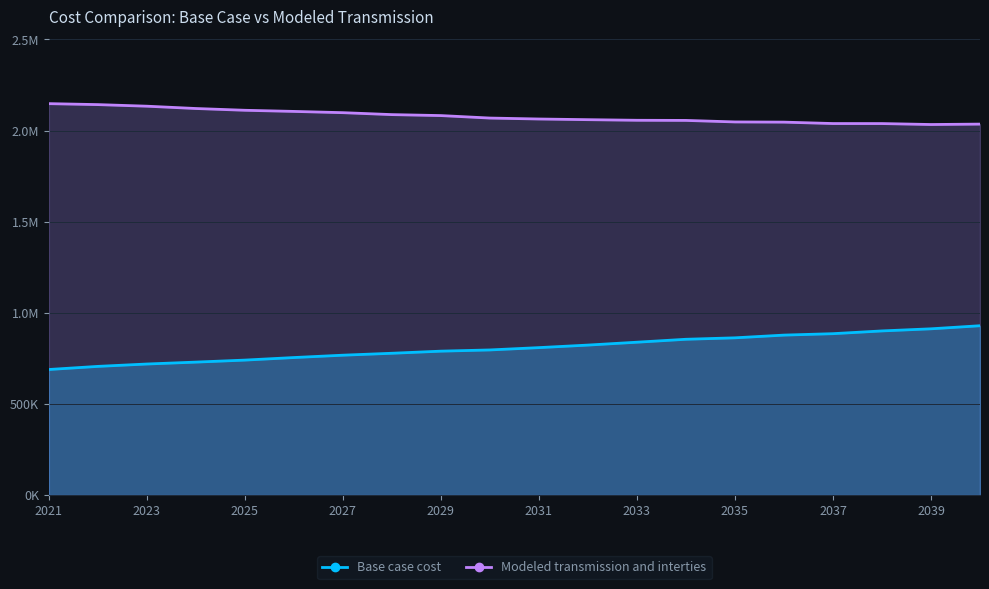

What is the difference between the second highest and second lowest values in the Base case cost series?

206180.3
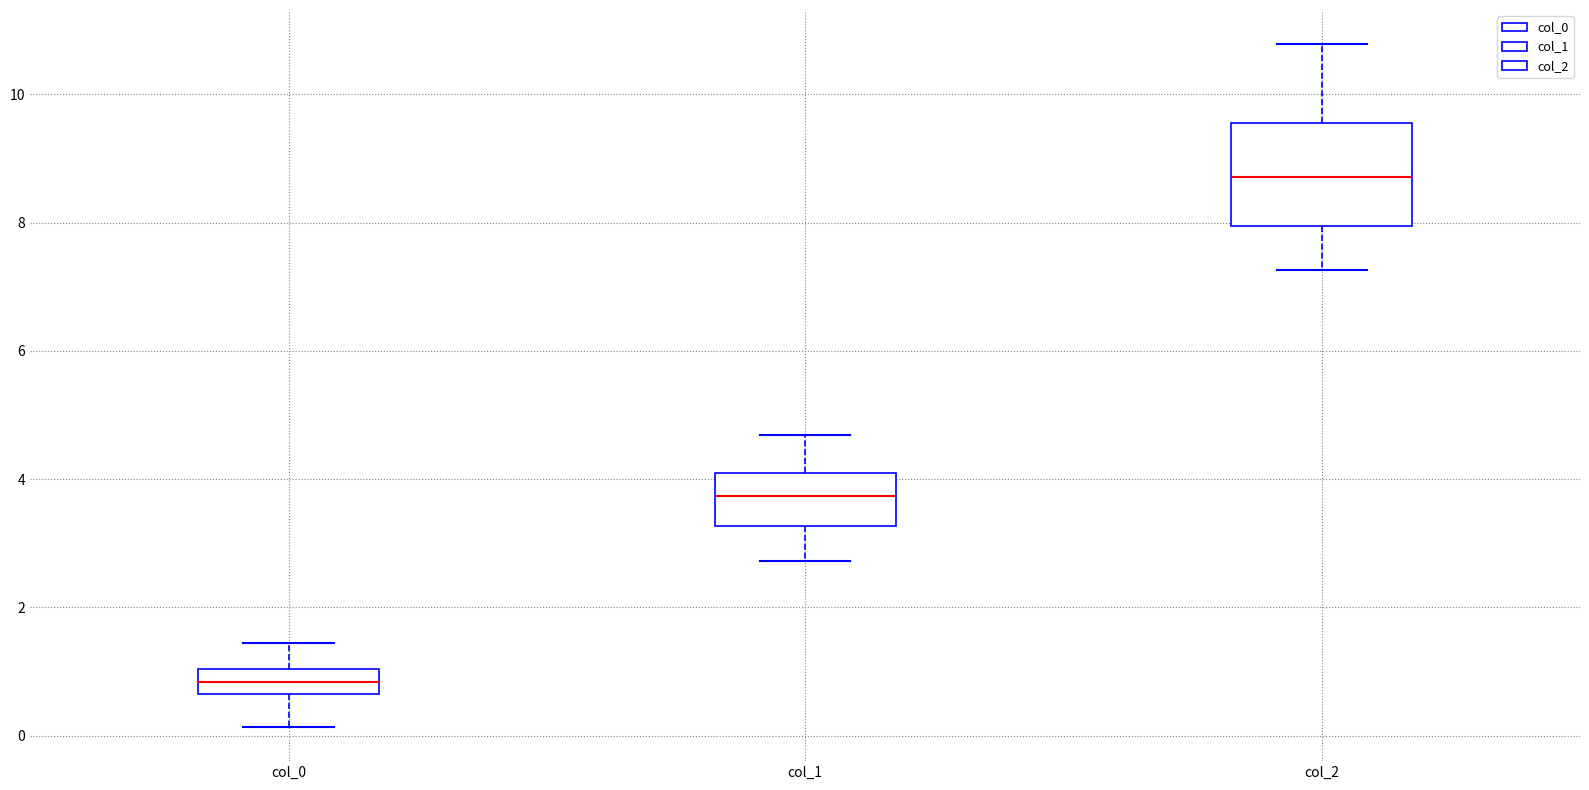

Comparing the boxes themselves (not the whiskers), which one is the tallest?

col_2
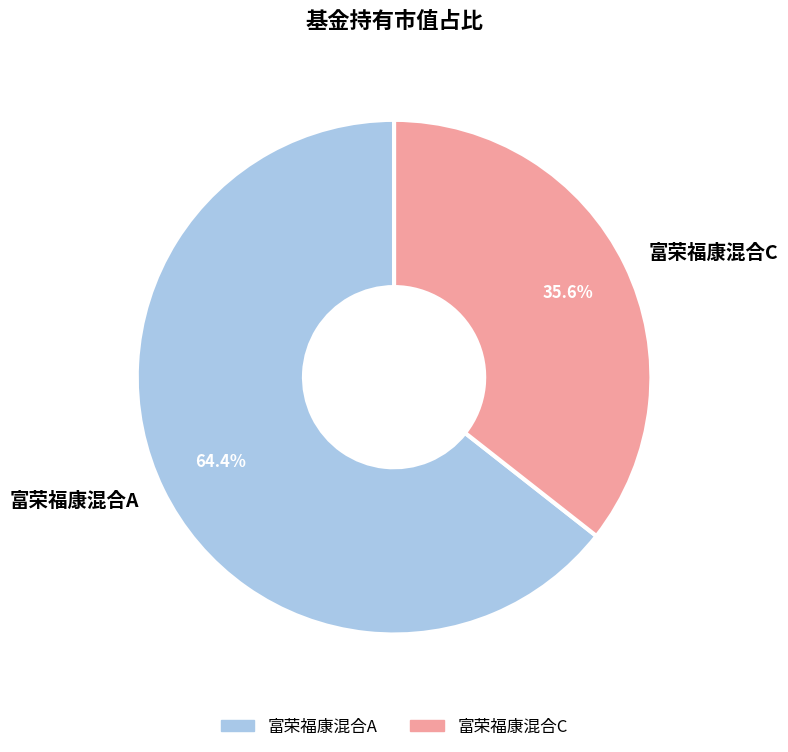

Which category accounts for the majority?

富荣福康混合A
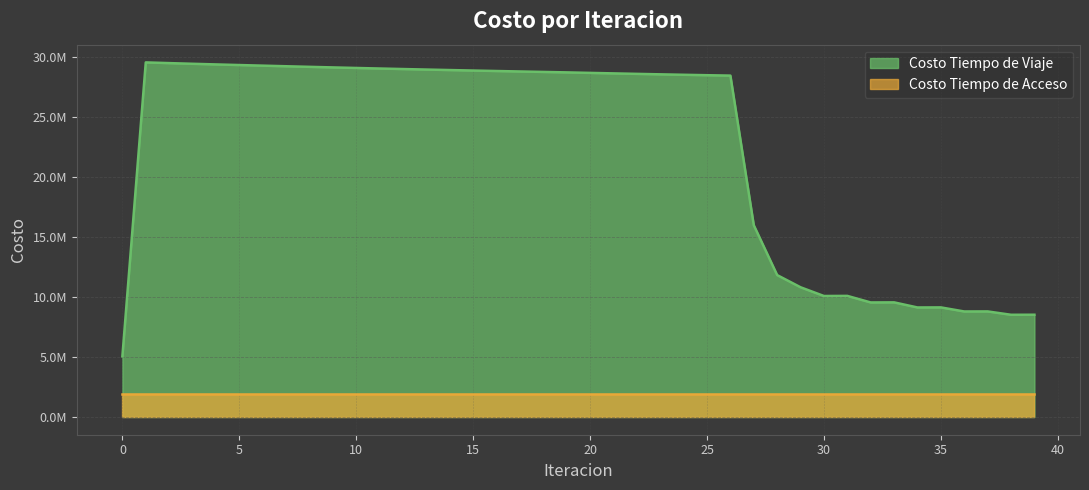

Reading right to left, list all the values displayed in this chart.

8531133.4	8527755.4	8806967.8	8802577.2	9142852.6	9137191.6	9562519.4	9555241.9	10103223.3	10093534.2	10822180.6	11838173.1	15999943.5	28478096.5	28511516.5	28547122.0	28584551.3	28623508.8	28663748.5	28704924.9	28747348.0	28784721.9	28822914.0	28861537.3	28900893.6	28941305.0	28983050.1	29025903.8	29069829.9	29115326.7	29161842.0	29209531.1	29258688.8	29308547.9	29359374.6	29411201.6	29464582.0	29520746.1	29579928.2	5058567.8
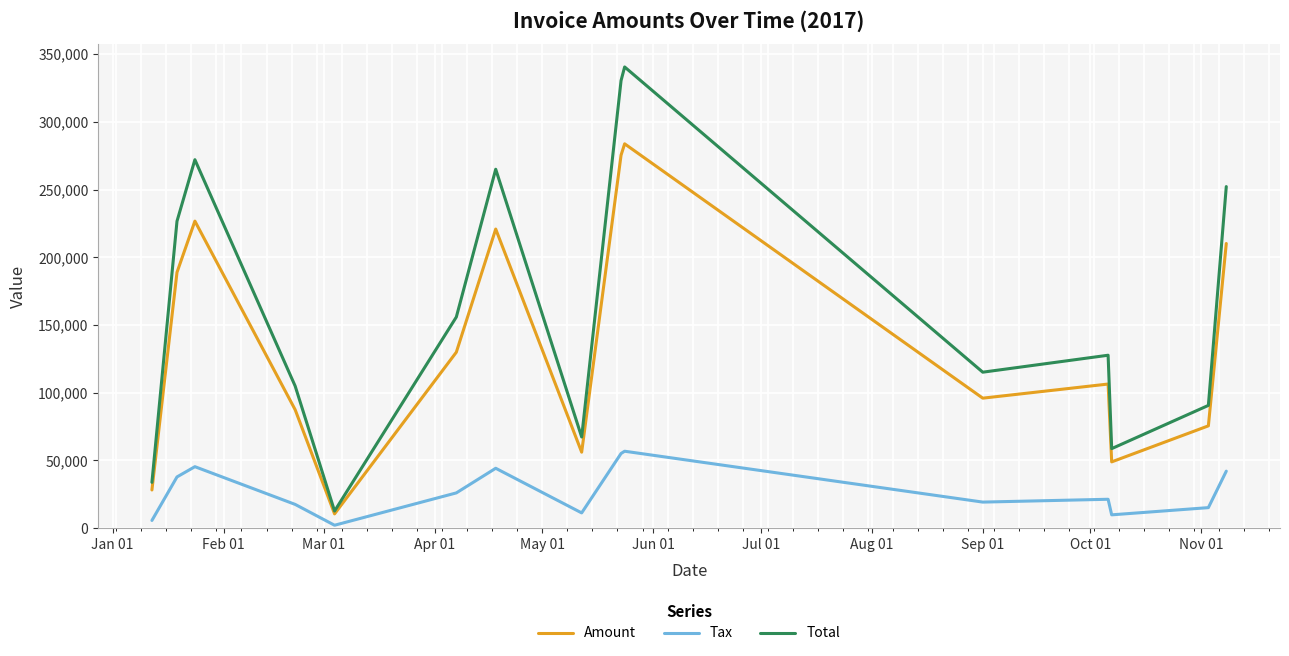

Which series has the widest spread of values?

Total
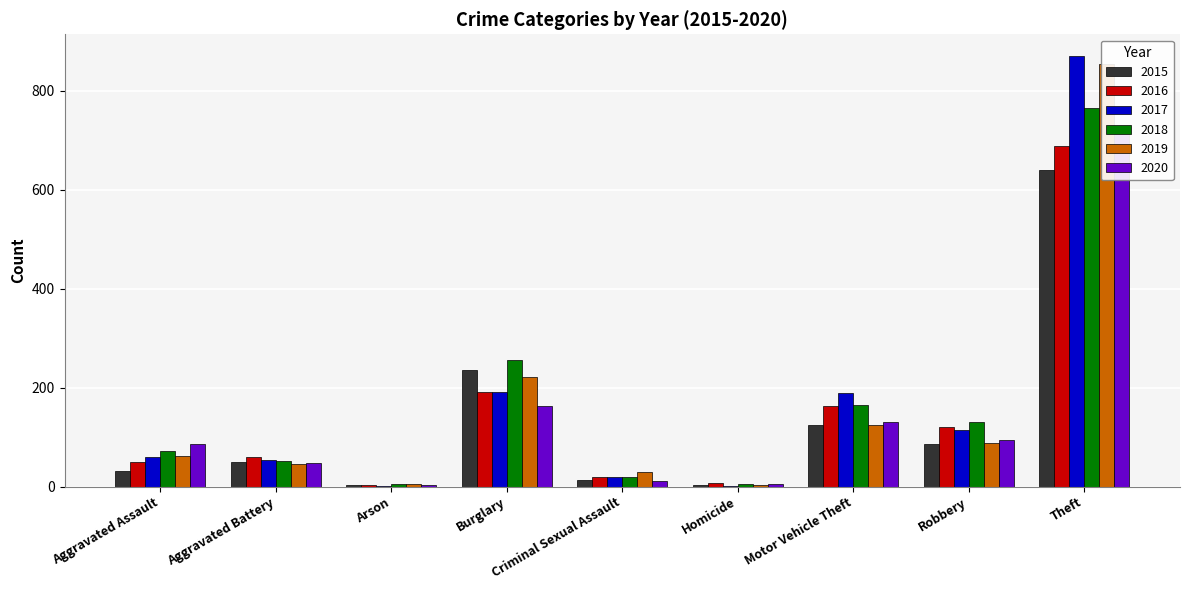

True or false: 2016 has a value of 162 at Motor Vehicle Theft.

True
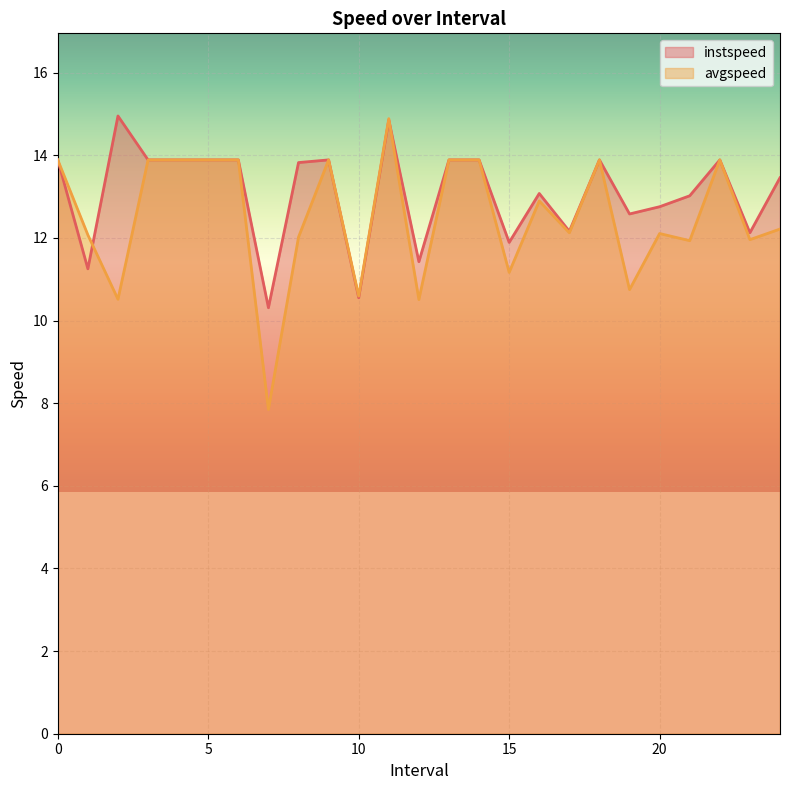

The value of avgspeed at 3 is 13.9. True or false?

True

=-=-=-=-=

> Instruction:
Return every line of the records above word for word, omitting the pictures.

> Answer for this exercise:
What is the difference between the second highest and second lowest values in the Base case cost series?

206180.3

Comparing the boxes themselves (not the whiskers), which one is the tallest?

col_2

Which category accounts for the majority?

富荣福康混合A

Reading right to left, list all the values displayed in this chart.

8531133.4	8527755.4	8806967.8	8802577.2	9142852.6	9137191.6	9562519.4	9555241.9	10103223.3	10093534.2	10822180.6	11838173.1	15999943.5	28478096.5	28511516.5	28547122.0	28584551.3	28623508.8	28663748.5	28704924.9	28747348.0	28784721.9	28822914.0	28861537.3	28900893.6	28941305.0	28983050.1	29025903.8	29069829.9	29115326.7	29161842.0	29209531.1	29258688.8	29308547.9	29359374.6	29411201.6	29464582.0	29520746.1	29579928.2	5058567.8

Which series has the widest spread of values?

Total

True or false: 2016 has a value of 162 at Motor Vehicle Theft.

True

The value of avgspeed at 3 is 13.9. True or false?

True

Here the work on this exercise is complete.